Niederflämisch / Flämische Bruchkolonisten
Im Rahmen der mittelalterlichen Ostexpansion des Heiligen Römischen Reiches spielte die Einwanderung flämischer Siedler eine zentrale Rolle bei der Erschließung und Entwicklung der Mark Brandenburg. Besonders unter Albrecht dem Bären wurde gezielt
eine Einwanderungspolitik betrieben, um das dünn besiedelte und wirtschaftlich unterentwickelte Gebiet zu kolonisieren und aufzubauen.
Die Flamen, die im 12. Jahrhundert nach Brandenburg kamen, stammten aus den von Überschwemmungen bedrohten Gebieten in Flandern, Seeland und Holland. Sie folgten gezielten Einladungen deutscher Fürsten, die für die Rodung und Urbarmachung von
Sumpf- und Feuchtgebieten versierte Bauern suchten.
Die flämischen Siedler ließen sich vor allem im südwestlichen Teil der heutigen Mark Brandenburg nieder – einem Gebiet, das bis heute „Fläming“ heißt, ein Hinweis auf ihre Herkunft (Asche & Brechenmacher, 2010, S. 55). Bei dem Begriff „Fläming“ handelt es sich jedoch um keine historisch belegte Eigenbezeichnung, sondern um eine historisch rückblickende, die sich zwar an den flämischen Kolonisten orientiert, aber erst im 19. Jh. zur Gebietsbezeichnung wurde. Dort gründeten sie zahlreiche Dörfer, erschlossen landwirtschaftlich nutzbares Terrain und etablierten frühe Marktorte wie beispielsweise in Jüterbog. Die Flamen galten nicht nur als tüchtige Bauern, sondern auch als geschickte Entwässerungsspezialisten (Asche & Brechenmacher, 2010, S. 52).
Während die flämischen Siedler zunächst ihre niederfränkischen Dialekte mitbrachten, verschmolzen diese mit der Zeit mit der deutschen Umgebungssprache. Der direkte Einfluss des Flämischen ist heute in der Alltagssprache nicht mehr aktiv vorhanden, doch
es existieren einige bleibende Spuren:
Toponyme (Ortsnamen) wie „Fläming“ oder einzelne Ortsbezeichnungen mit niederländischen oder flämischen Wortstämmen zeugen noch heute von der Siedlungsbewegung (Asche & Brechenmacher, 2010, S. 55).

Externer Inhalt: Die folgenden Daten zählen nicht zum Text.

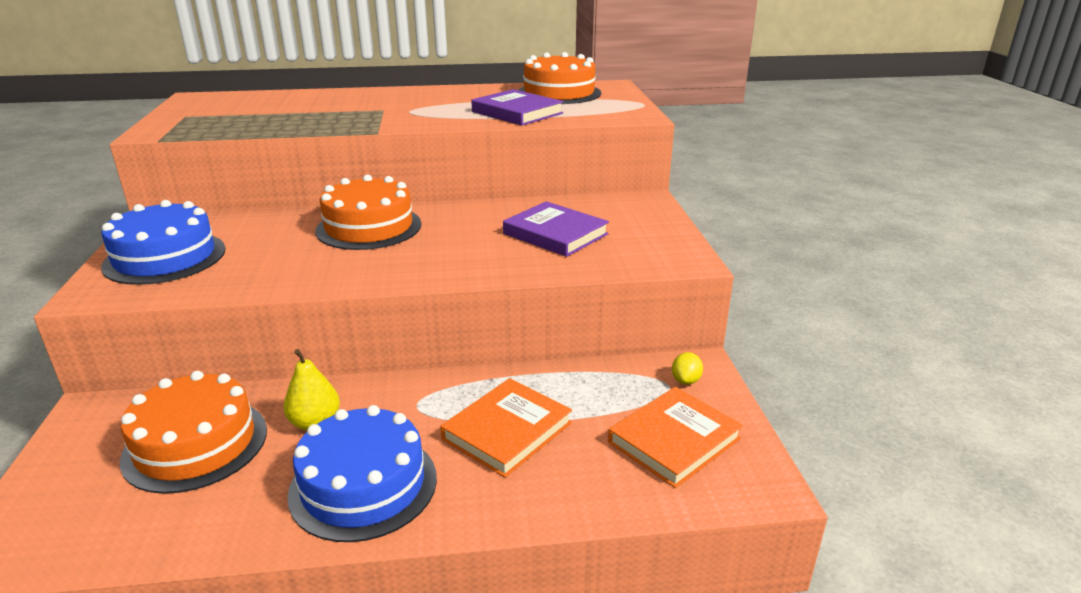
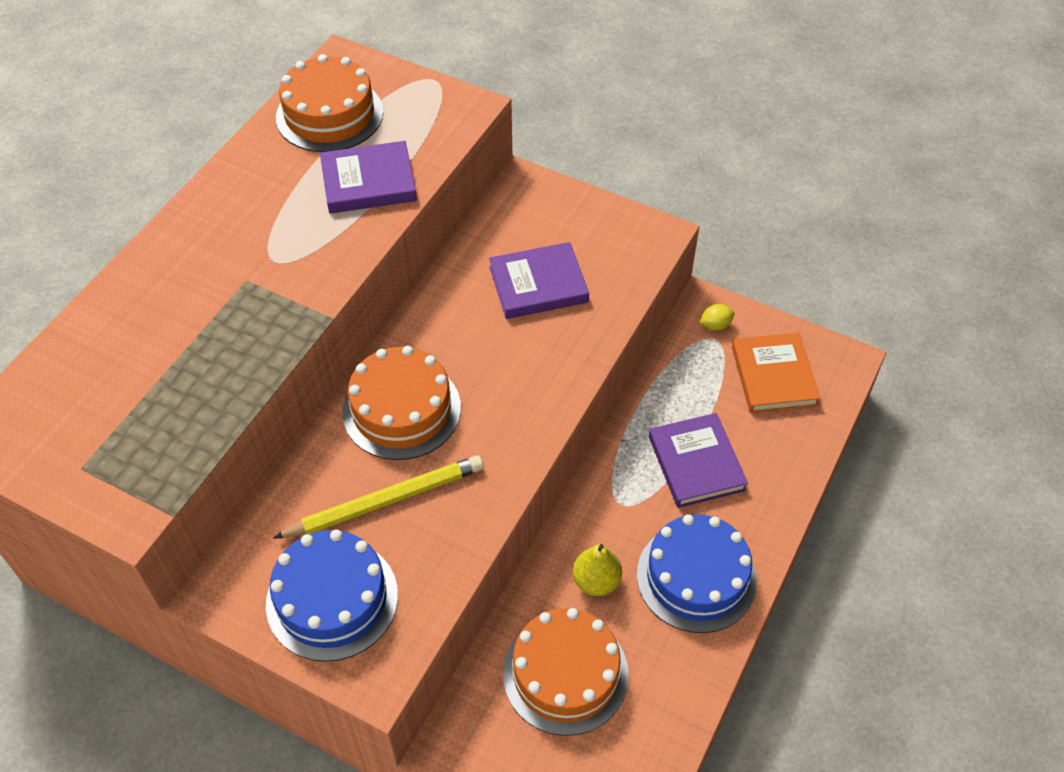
camera: 55 degrees left, 25 degrees up
(274, 247) = (385, 501): none -> yellow pencil
(507, 431) = (696, 463): orange book -> purple book
(685, 380) = (715, 325): yellow lemon -> yellow lemon turned 75 degrees counterclockwise

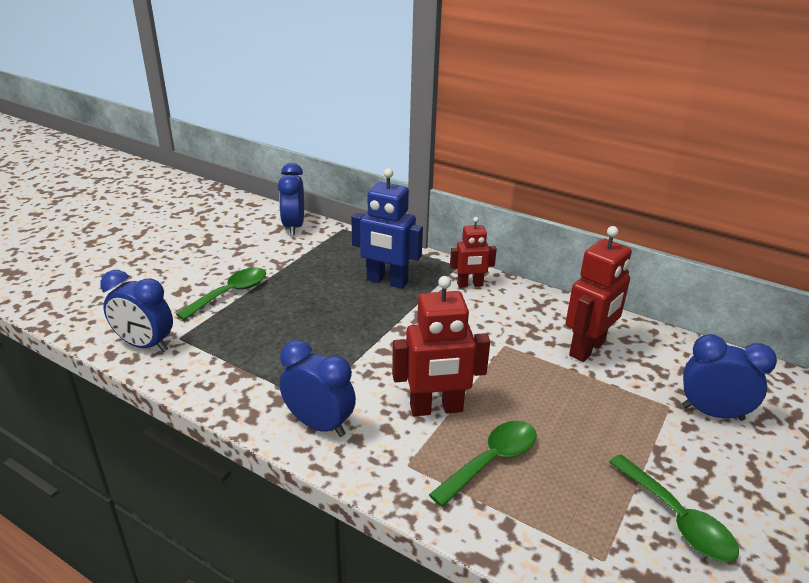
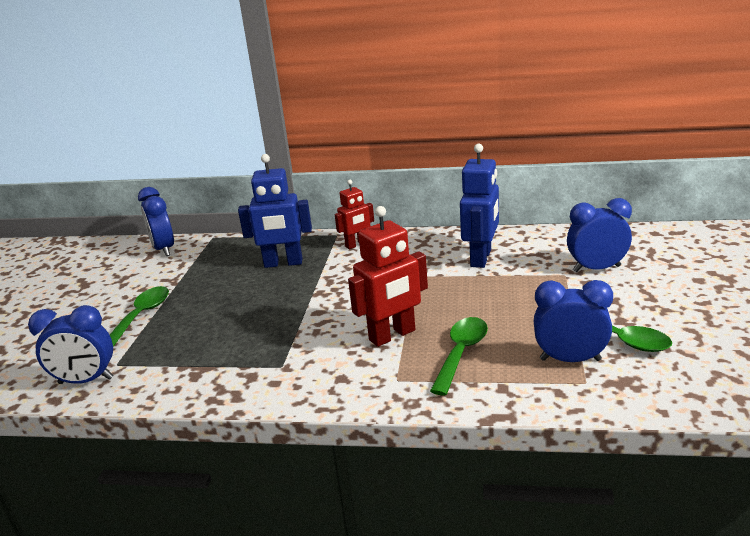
camera: 20 degrees left, 5 degrees down
(319, 424) = (302, 380): blue clock -> blue clock (570, 359)
(587, 349) = (481, 258): red robot -> blue robot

Flurbezeichnungen und historische Urkunden, etwa der Verweis auf eine „Brücke der
Flamen“ (lat. pons Flamingorum) in Jüterbog im Jahr 1174, sind konkrete linguistische Zeugnisse (Asche & Brechenmacher, 2010, S. 55).

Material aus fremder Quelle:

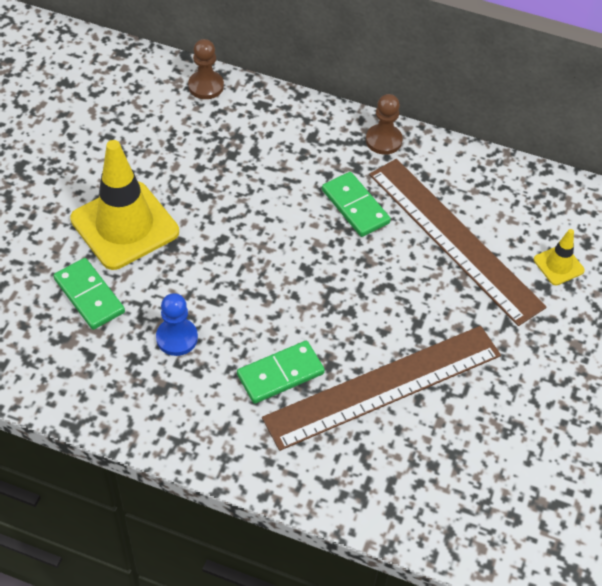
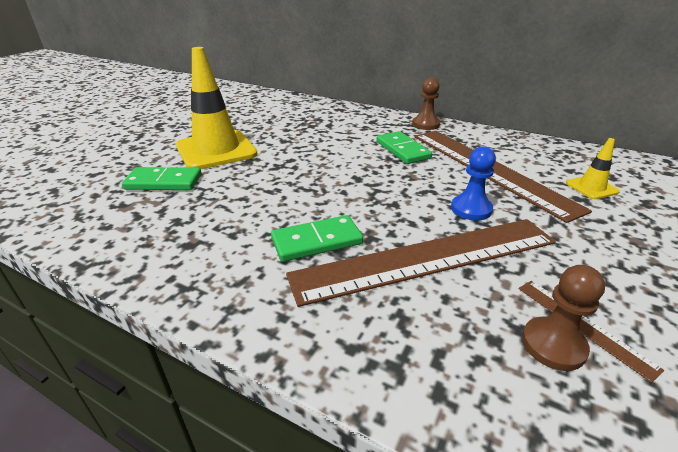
camera: 10 degrees right, 20 degrees down
(89, 296) = (164, 182): green domino -> green domino turned 60 degrees counterclockwise
(177, 338) = (225, 210): blue pawn -> blue pawn (471, 209)
(206, 86) = (303, 102): brown pawn -> brown pawn (553, 345)
(501, 446) = (583, 325): none -> brown ruler

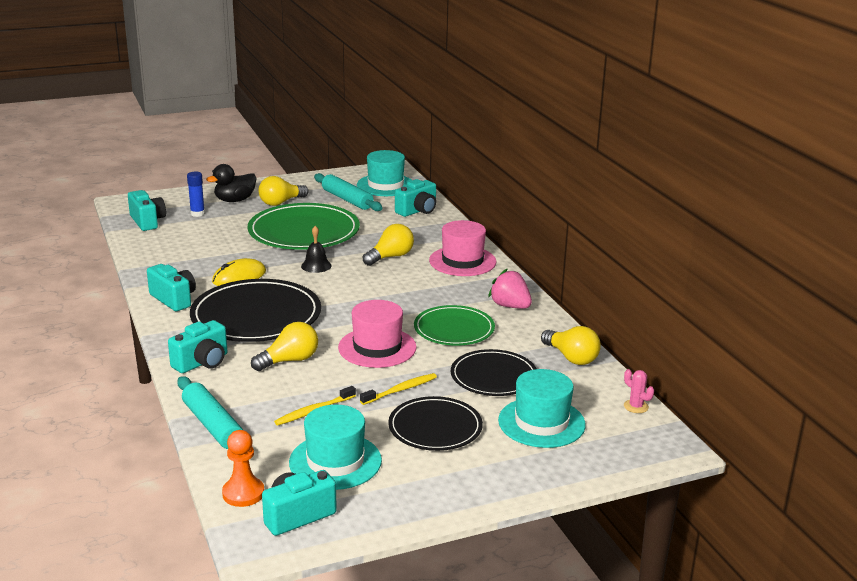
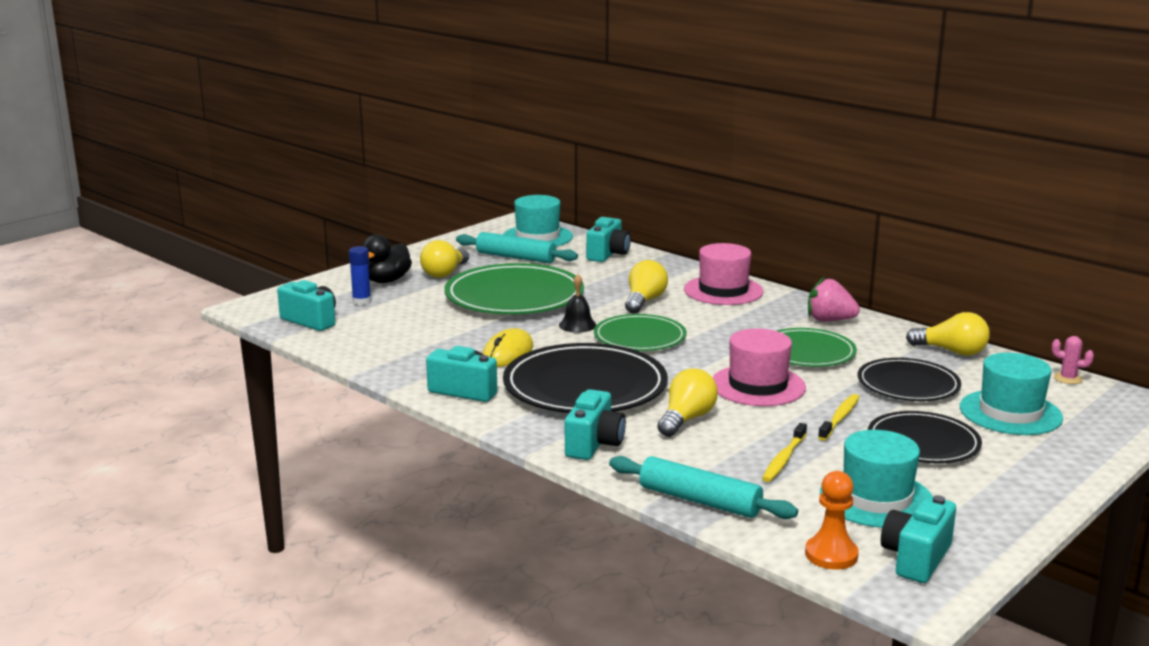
camera: 25 degrees left, 5 degrees down
(346, 286) = (640, 337): none -> green plate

Kulturelle Traditionen sowie bestimmte ländliche Bauweisen oder Siedlungsmuster (z. B. Angerdörfer) lassen sich ebenfalls auf flämischen Einfluss zurückführen.

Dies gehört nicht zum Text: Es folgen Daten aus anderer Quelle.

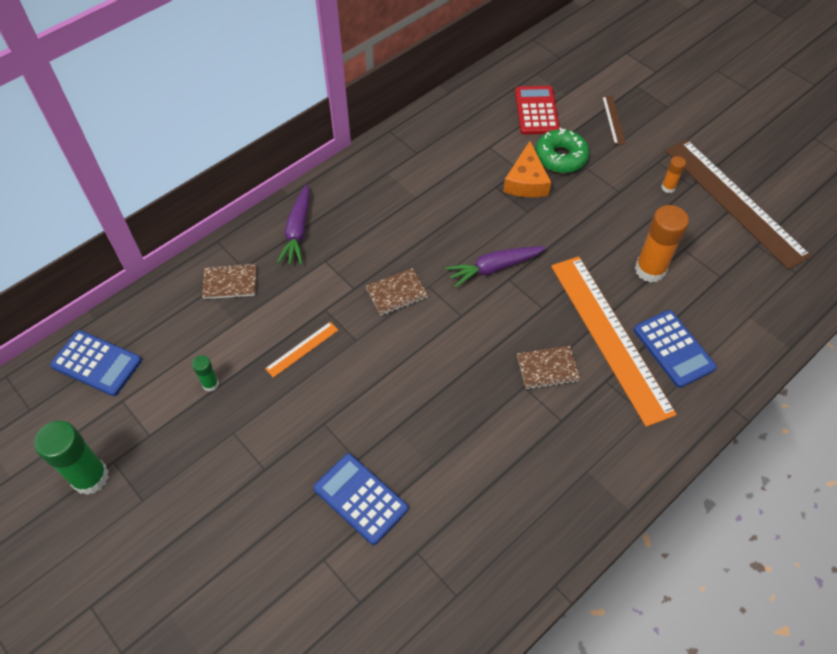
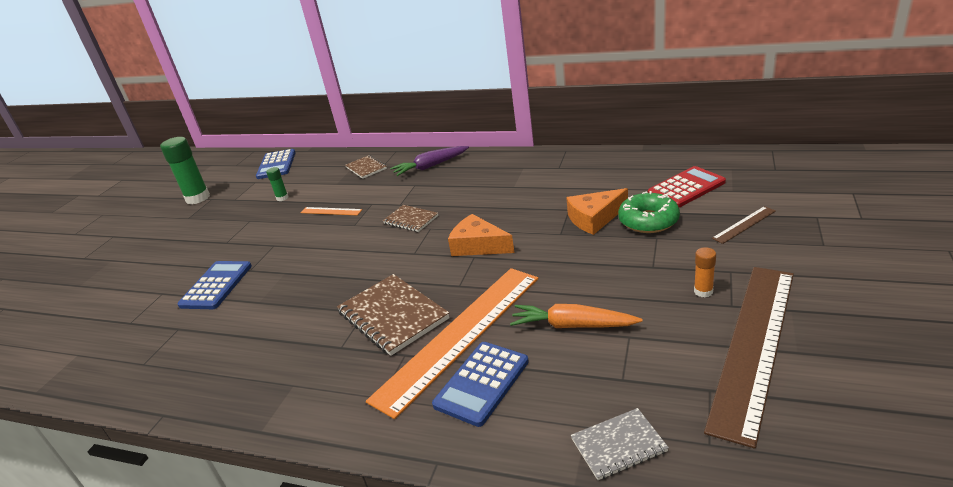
camera: 65 degrees right, 25 degrees down
(494, 268) = (478, 245): purple carrot -> orange cheese
(547, 368) = (393, 316): brown notebook -> brown notebook, size x1.73
(650, 270) = (572, 325): orange glue stick -> orange carrot
(773, 310) = (618, 445): none -> grey notebook

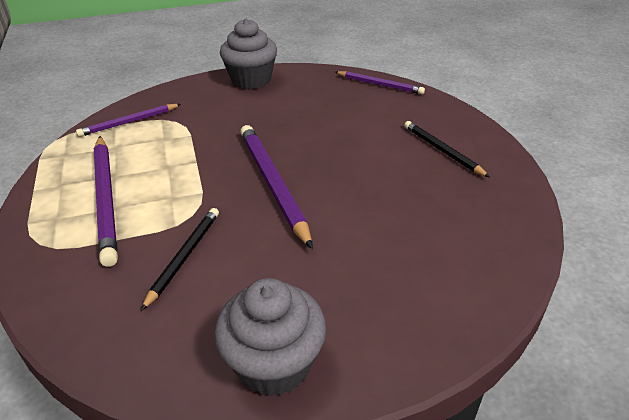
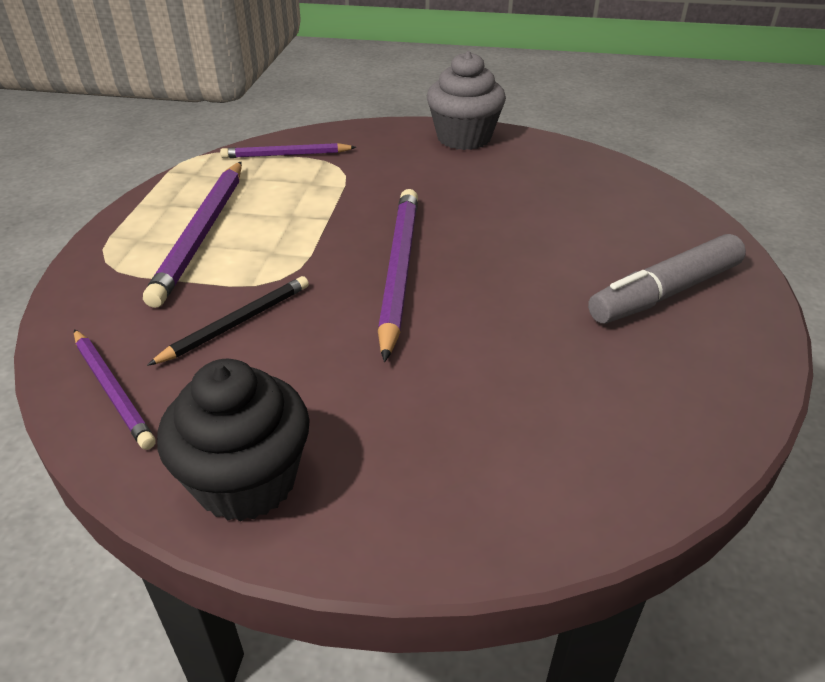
camera: 25 degrees right, 0 degrees up
(274, 363) = (246, 481): grey cupcake -> black cupcake
(379, 85) = (635, 182): purple pencil -> purple pencil (112, 390)
(442, 151) = (664, 293): black pencil -> grey marker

Ein direkter Einfluss der flämischen Sprache auf das heutige Brandenburgische ist linguistisch kaum noch nachweisbar, da sich der niederfränkische Sprachbestand im Laufe der Jahrhunderte nahezu vollständig dem Hochdeutschen angeglichen hat. Dennoch lassen sich sprachliche Relikte dieser frühen Zuwanderer bis heute erkennen. Insbesondere in der regionalen Namenslandschaft und in der ländlichen Umgangssprache des Fläming und des mittelmärkischen Raums. Einige heute noch bekannte Dialektwörter gehen auf mittel-niederfränkische bzw. niederländische Wurzeln zurück. Diese Lehnwörter haben sich über Generationen hinweg erhalten, wurden jedoch im Laufe der Zeit morphologisch und phonetisch angepasst. Allerdings sind viele dieser Ausdrücke mittlerweile vom Aussterben bedroht. Das sogenannte „Flämingplatt“ wird heute fast ausschließlich von älteren Menschen gesprochen und ist im alltäglichen Sprachgebrauch kaum noch präsent.
Literaturverzeichnis
Asche, M., & Brechenmacher, T. (Hrsg.). (2010). Hier geblieben? Brandenburg als
Einwanderungsland vom Mittelalter bis heute. Universitätsverlag Potsdam. -102
Literaturverzeichnis (Tabelle)
[1] Landesheimatbund Brandenburg (o.J.). Wörterbuch Fläming-Platt.
[2] Lexikon der brandenburgischen Dialekte, Historische Kommission zu Berlin.